Extract all records. Keep each one exact.

● **RECORDED DATA**
>> BEGIN

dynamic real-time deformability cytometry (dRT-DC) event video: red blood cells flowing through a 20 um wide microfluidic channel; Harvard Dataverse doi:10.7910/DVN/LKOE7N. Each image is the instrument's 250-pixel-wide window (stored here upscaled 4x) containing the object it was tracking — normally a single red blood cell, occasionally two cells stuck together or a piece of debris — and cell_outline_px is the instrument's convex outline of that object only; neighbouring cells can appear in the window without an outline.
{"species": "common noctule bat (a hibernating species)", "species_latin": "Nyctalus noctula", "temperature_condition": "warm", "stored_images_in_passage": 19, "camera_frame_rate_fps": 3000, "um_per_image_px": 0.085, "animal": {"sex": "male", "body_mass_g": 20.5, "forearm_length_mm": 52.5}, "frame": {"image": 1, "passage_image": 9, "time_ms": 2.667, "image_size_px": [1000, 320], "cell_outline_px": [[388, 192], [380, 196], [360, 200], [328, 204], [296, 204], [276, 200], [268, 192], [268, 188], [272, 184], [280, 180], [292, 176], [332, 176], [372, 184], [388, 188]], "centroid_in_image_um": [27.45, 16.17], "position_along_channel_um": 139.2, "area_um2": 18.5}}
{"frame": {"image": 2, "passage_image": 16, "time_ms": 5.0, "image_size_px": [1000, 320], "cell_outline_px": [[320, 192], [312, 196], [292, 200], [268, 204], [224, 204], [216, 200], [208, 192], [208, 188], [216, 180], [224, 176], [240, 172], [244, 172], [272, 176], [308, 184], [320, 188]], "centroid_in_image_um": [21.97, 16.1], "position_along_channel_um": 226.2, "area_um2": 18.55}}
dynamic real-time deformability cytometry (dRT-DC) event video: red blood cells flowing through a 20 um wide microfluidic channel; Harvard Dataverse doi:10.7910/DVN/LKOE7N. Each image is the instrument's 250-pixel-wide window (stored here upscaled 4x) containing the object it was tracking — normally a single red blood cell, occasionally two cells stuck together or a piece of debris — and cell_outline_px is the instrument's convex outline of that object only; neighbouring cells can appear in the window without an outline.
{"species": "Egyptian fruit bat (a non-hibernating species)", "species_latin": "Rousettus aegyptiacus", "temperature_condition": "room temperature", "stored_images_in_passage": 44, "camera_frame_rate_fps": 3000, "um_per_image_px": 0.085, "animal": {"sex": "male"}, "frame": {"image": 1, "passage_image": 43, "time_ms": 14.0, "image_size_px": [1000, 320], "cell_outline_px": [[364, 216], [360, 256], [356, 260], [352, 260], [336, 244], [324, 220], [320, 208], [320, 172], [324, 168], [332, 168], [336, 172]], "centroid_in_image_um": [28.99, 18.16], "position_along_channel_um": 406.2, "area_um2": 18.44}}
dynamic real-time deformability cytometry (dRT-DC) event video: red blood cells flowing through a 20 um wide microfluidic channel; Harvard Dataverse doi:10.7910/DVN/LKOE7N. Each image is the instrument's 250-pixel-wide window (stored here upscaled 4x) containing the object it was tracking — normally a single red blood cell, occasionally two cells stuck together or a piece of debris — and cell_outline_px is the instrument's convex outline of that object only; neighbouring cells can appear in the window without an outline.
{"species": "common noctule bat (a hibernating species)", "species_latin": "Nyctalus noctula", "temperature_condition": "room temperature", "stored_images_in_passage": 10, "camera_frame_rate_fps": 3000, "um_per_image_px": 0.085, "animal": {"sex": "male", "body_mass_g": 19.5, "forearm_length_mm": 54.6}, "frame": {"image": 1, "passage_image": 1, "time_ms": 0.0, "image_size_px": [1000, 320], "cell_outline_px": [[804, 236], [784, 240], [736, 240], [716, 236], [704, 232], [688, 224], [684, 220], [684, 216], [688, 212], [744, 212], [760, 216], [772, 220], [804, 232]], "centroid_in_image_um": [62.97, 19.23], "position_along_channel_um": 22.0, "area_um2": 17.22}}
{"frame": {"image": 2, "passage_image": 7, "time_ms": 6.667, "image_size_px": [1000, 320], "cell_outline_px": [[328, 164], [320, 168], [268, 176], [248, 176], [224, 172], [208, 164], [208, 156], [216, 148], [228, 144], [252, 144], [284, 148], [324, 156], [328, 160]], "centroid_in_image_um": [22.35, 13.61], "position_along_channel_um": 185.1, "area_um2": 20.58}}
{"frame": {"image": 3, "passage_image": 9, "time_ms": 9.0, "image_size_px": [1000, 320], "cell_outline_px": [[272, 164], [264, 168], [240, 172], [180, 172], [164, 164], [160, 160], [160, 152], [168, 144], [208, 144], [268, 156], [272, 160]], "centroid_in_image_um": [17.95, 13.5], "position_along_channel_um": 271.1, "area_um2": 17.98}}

>> END

● **WRITTEN RESPONSE**
dynamic real-time deformability cytometry (dRT-DC) event video: red blood cells flowing through a 20 um wide microfluidic channel; Harvard Dataverse doi:10.7910/DVN/LKOE7N. Each image is the instrument's 250-pixel-wide window (stored here upscaled 4x) containing the object it was tracking — normally a single red blood cell, occasionally two cells stuck together or a piece of debris — and cell_outline_px is the instrument's convex outline of that object only; neighbouring cells can appear in the window without an outline.
{"species": "common noctule bat (a hibernating species)", "species_latin": "Nyctalus noctula", "temperature_condition": "warm", "stored_images_in_passage": 19, "camera_frame_rate_fps": 3000, "um_per_image_px": 0.085, "animal": {"sex": "male", "body_mass_g": 20.5, "forearm_length_mm": 52.5}, "frame": {"image": 1, "passage_image": 9, "time_ms": 2.667, "image_size_px": [1000, 320], "cell_outline_px": [[388, 192], [380, 196], [360, 200], [328, 204], [296, 204], [276, 200], [268, 192], [268, 188], [272, 184], [280, 180], [292, 176], [332, 176], [372, 184], [388, 188]], "centroid_in_image_um": [27.45, 16.17], "position_along_channel_um": 139.2, "area_um2": 18.5}}
{"frame": {"image": 2, "passage_image": 16, "time_ms": 5.0, "image_size_px": [1000, 320], "cell_outline_px": [[320, 192], [312, 196], [292, 200], [268, 204], [224, 204], [216, 200], [208, 192], [208, 188], [216, 180], [224, 176], [240, 172], [244, 172], [272, 176], [308, 184], [320, 188]], "centroid_in_image_um": [21.97, 16.1], "position_along_channel_um": 226.2, "area_um2": 18.55}}
dynamic real-time deformability cytometry (dRT-DC) event video: red blood cells flowing through a 20 um wide microfluidic channel; Harvard Dataverse doi:10.7910/DVN/LKOE7N. Each image is the instrument's 250-pixel-wide window (stored here upscaled 4x) containing the object it was tracking — normally a single red blood cell, occasionally two cells stuck together or a piece of debris — and cell_outline_px is the instrument's convex outline of that object only; neighbouring cells can appear in the window without an outline.
{"species": "Egyptian fruit bat (a non-hibernating species)", "species_latin": "Rousettus aegyptiacus", "temperature_condition": "room temperature", "stored_images_in_passage": 44, "camera_frame_rate_fps": 3000, "um_per_image_px": 0.085, "animal": {"sex": "male"}, "frame": {"image": 1, "passage_image": 43, "time_ms": 14.0, "image_size_px": [1000, 320], "cell_outline_px": [[364, 216], [360, 256], [356, 260], [352, 260], [336, 244], [324, 220], [320, 208], [320, 172], [324, 168], [332, 168], [336, 172]], "centroid_in_image_um": [28.99, 18.16], "position_along_channel_um": 406.2, "area_um2": 18.44}}
dynamic real-time deformability cytometry (dRT-DC) event video: red blood cells flowing through a 20 um wide microfluidic channel; Harvard Dataverse doi:10.7910/DVN/LKOE7N. Each image is the instrument's 250-pixel-wide window (stored here upscaled 4x) containing the object it was tracking — normally a single red blood cell, occasionally two cells stuck together or a piece of debris — and cell_outline_px is the instrument's convex outline of that object only; neighbouring cells can appear in the window without an outline.
{"species": "common noctule bat (a hibernating species)", "species_latin": "Nyctalus noctula", "temperature_condition": "room temperature", "stored_images_in_passage": 10, "camera_frame_rate_fps": 3000, "um_per_image_px": 0.085, "animal": {"sex": "male", "body_mass_g": 19.5, "forearm_length_mm": 54.6}, "frame": {"image": 1, "passage_image": 1, "time_ms": 0.0, "image_size_px": [1000, 320], "cell_outline_px": [[804, 236], [784, 240], [736, 240], [716, 236], [704, 232], [688, 224], [684, 220], [684, 216], [688, 212], [744, 212], [760, 216], [772, 220], [804, 232]], "centroid_in_image_um": [62.97, 19.23], "position_along_channel_um": 22.0, "area_um2": 17.22}}
{"frame": {"image": 2, "passage_image": 7, "time_ms": 6.667, "image_size_px": [1000, 320], "cell_outline_px": [[328, 164], [320, 168], [268, 176], [248, 176], [224, 172], [208, 164], [208, 156], [216, 148], [228, 144], [252, 144], [284, 148], [324, 156], [328, 160]], "centroid_in_image_um": [22.35, 13.61], "position_along_channel_um": 185.1, "area_um2": 20.58}}
{"frame": {"image": 3, "passage_image": 9, "time_ms": 9.0, "image_size_px": [1000, 320], "cell_outline_px": [[272, 164], [264, 168], [240, 172], [180, 172], [164, 164], [160, 160], [160, 152], [168, 144], [208, 144], [268, 156], [272, 160]], "centroid_in_image_um": [17.95, 13.5], "position_along_channel_um": 271.1, "area_um2": 17.98}}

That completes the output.